South of Crescent is Matanzas Inlet. Matanzas also has beach access however driving south of the access ramp is no longer allowed. There are several off beach parking areas at Matanzas. The beach at the inlet (south of the ramp) is somewhat deeper than Crescent Beach and some say that makes for better Pomp fishing. The inlet in early April can be great. Blues, Trout, Flounder, Sheepshead and Spanish should be around. 

If you prefer fishing Piers... there are two close to Crescent Beach. St. Augustine Beach Pier and Flagler Beach Peir ( 30 min or so south of Crescent ). Spanish should be around along with Blues. As warm as it has been... Cobia might be around Flagler.... Global WHAT????

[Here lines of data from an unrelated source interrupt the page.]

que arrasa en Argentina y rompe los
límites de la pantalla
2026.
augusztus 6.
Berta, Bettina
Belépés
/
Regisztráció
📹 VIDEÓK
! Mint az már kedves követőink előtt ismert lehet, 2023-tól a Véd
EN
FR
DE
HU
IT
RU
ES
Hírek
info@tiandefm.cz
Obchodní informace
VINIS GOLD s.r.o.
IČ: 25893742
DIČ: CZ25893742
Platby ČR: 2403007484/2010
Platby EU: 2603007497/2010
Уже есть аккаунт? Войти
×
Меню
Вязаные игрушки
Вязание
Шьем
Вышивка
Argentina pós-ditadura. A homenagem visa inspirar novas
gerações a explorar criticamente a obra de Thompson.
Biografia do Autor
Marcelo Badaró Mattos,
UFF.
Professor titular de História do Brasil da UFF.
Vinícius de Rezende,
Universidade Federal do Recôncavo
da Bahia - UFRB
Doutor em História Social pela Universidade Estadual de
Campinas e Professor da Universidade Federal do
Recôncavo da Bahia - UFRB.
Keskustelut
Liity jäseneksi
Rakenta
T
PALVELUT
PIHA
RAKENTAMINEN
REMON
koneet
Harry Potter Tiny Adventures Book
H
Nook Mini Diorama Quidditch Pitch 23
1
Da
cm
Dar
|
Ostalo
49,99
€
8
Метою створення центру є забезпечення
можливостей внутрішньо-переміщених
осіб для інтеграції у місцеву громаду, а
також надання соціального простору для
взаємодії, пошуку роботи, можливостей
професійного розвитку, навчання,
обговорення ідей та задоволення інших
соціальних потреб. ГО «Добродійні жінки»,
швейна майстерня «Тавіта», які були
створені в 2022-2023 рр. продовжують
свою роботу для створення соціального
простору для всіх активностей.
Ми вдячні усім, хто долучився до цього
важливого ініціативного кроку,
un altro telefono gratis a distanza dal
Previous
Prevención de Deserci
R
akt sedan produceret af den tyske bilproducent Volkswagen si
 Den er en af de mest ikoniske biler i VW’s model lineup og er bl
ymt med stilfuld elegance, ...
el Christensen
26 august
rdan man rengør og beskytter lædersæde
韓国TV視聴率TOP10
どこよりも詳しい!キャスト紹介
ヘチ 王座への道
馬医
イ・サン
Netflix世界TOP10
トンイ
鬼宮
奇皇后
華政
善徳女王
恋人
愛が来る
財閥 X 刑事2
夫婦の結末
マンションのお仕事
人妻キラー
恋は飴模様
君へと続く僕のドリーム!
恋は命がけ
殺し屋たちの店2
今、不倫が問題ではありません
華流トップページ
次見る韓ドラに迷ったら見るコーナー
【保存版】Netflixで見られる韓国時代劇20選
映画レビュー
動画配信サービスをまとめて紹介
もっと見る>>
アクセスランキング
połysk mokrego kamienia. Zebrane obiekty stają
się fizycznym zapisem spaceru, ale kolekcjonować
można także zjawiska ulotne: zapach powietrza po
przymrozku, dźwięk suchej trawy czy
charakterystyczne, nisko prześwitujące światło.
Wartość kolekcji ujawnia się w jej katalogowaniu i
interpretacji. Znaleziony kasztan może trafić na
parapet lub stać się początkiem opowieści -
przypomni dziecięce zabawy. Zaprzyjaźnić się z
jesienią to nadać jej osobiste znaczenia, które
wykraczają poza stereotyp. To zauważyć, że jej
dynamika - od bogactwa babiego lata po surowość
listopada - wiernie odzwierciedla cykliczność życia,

I have lived and fished Crescent Beach/Matanzas/Flagler for a little over 15 years. Hope I can help.

Cheers.


----------



## rmw001 (Sep 29, 2010)

Thanks for the insight. It looks promising and I will pack my surf tackle. Live approx 2 hrs from beach in South Carolina and don't get to go too much so I try to sqeeze it in wen I can. Robert


----------



## HuskyMD (May 19, 2000)

My parents and grandparents are down that way. I've had a lot of luck on the beach just to the left (facing the water) of the inlet. I've caught whiting, black drum, blues, and pompano there. There's a bait shop on the way as well. Good luck and please post results.


----------



## rmw001 (Sep 29, 2010)

will do - thanks for the input


----------



## solid7 (Dec 31, 2010)

Somebody is liking Florida, eh Robert?


----------



## rmw001 (Sep 29, 2010)

Easy drive down I95, nice weather - especially in winter, nice people and fish - what's not to like? Solid appreciate your insight over the Christmas break - we had a great time.


----------



## solid7 (Dec 31, 2010)

rmw001 said:


> Easy drive down I95, nice weather - especially in winter, nice people and fish - what's not to like? Solid appreciate your insight over the Christmas break - we had a great time.


Glad to hear it... Hope to catch next time around. Good luck up there!


----------